Bundesgerichtshof Beschluss, 13. Okt. 2005 - 5 StR 401/05
Bundesgerichtshof
Richter
BUNDESGERICHTSHOF
beschlossen:
Der Beschwerdeführer hat die Kosten des Rechtsmittels und die dadurch der Nebenklägerin entstandenen notwendigen Auslagen zu tragen.
Ergänzend zur Antragsschrift des Generalbundesanwalts bemerkt der Senat: Nach den vom Landgericht getroffenen Feststellungen warf der Angeklagte mit unbedingtem Tötungsvorsatz sein acht Monate altes Kind vom Balkon aus einer Höhe von 10,70 m in die Tiefe und sprang, nachdem er seine ausweglose Lage erkannt hatte, aufgrund eines spontan gefassten Entschlusses zur Selbsttötung hinterher. Beide überlebten mit erheblichen Verletzungen.
Für die Beurteilung der Tat kommt es nicht darauf an, ob der Angeklagte kurz zuvor seiner Partnerin, der Mutter des gemeinsamen Kindes, angekündigt hat, gemeinsam mit dem Kind vom Balkon zu springen. Dafür ist insbesondere bedeutsam, dass der Angeklagte in der Zeit zuvor seiner Partnerin mehrfach angedroht hatte, das Kind – im Fall der Auflösung der Partnerschaft durch die Partnerin – „über den Balkon zu werfen“ oder „aus dem Fenster zu schmeißen“. Auch zu der Tante der Partnerin des Angeklagten hatte dieser bei mindestens drei Gelegenheiten sinngemäß gesagt, dass er das Kind „auch vom Balkon werfen“ könne, ihm sei es egal, ob er „in den Knast“ gehe. Diese vielfach geäußerten Androhungen der schließlich begangenen Tat würden den – sonst für den Grad der Schuldfähigkeit und die Strafzumes- sung in Betracht kommenden – Bedeutungswert einer etwaigen Ankündigung des Angeklagten kurz vor der Tat, er werde gemeinsam mit dem Kind vom Balkon springen, bis zur Bedeutungslosigkeit relativieren.

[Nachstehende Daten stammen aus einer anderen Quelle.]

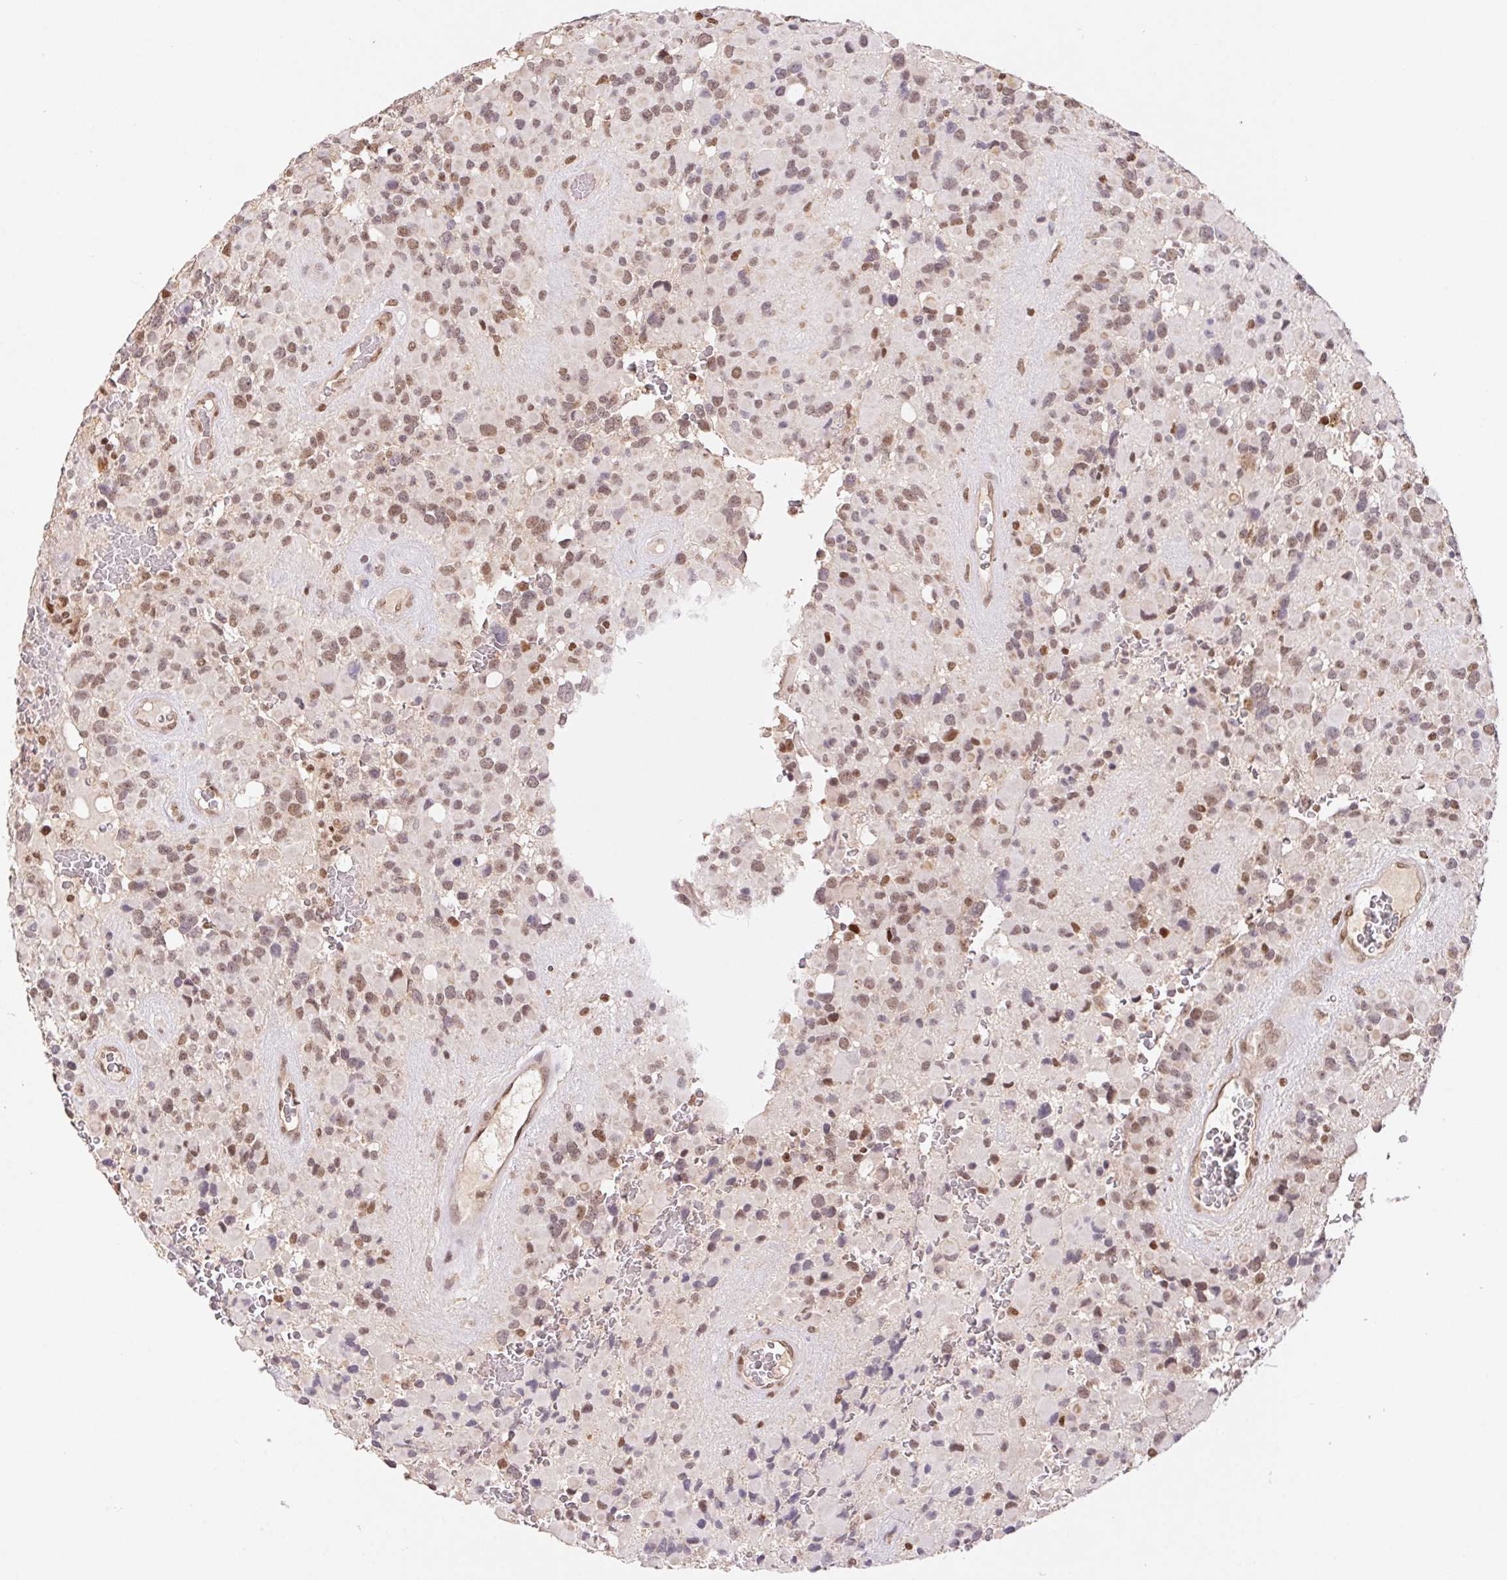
{"staining": {"intensity": "moderate", "quantity": "25%-75%", "location": "nuclear"}, "tissue": "glioma", "cell_type": "Tumor cells", "image_type": "cancer", "snomed": [{"axis": "morphology", "description": "Glioma, malignant, High grade"}, {"axis": "topography", "description": "Brain"}], "caption": "Moderate nuclear staining for a protein is present in approximately 25%-75% of tumor cells of glioma using immunohistochemistry.", "gene": "POLD3", "patient": {"sex": "female", "age": 40}}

Zudem ist darauf hinzuweisen, dass das Landgericht, das den Angeklagten insoweit allein wegen versuchten Totschlags in Tateinheit mit gefährlicher Körperverletzung verurteilt hat, das Vorliegen eines versuchten Mordes mit nicht tragfähigen Begründungen verneint hat.
So hat das Landgericht bei der Verneinung von Heimtücke allein darauf abgestellt , dass das achtmonatige Kind noch nicht fähig war, Argwohn zu hegen. Dabei ist übersehen worden, dass bei der Tötung von Kleinkindern die Heimtücke in der Ausnutzung der Arglosigkeit schutzbereiter Dritter liegen kann (vgl. BGHSt 3, 330, 332; 8, 216; Jähnke in LK 11. Aufl. § 211 Rdn. 42). Hier hatte der Angeklagte der Mutter des Kindes drei kräftige Faustschläge ins Gesicht versetzt, so dass sie kurze Zeit benommen war. „Diesen Augenblick bewusst erkennend und ausnutzend“ (UA S. 10), ergriff der Angeklagte das Kind und warf es schließlich vom Balkon. Danach ist heimtückisches Handeln kaum ausschließbar.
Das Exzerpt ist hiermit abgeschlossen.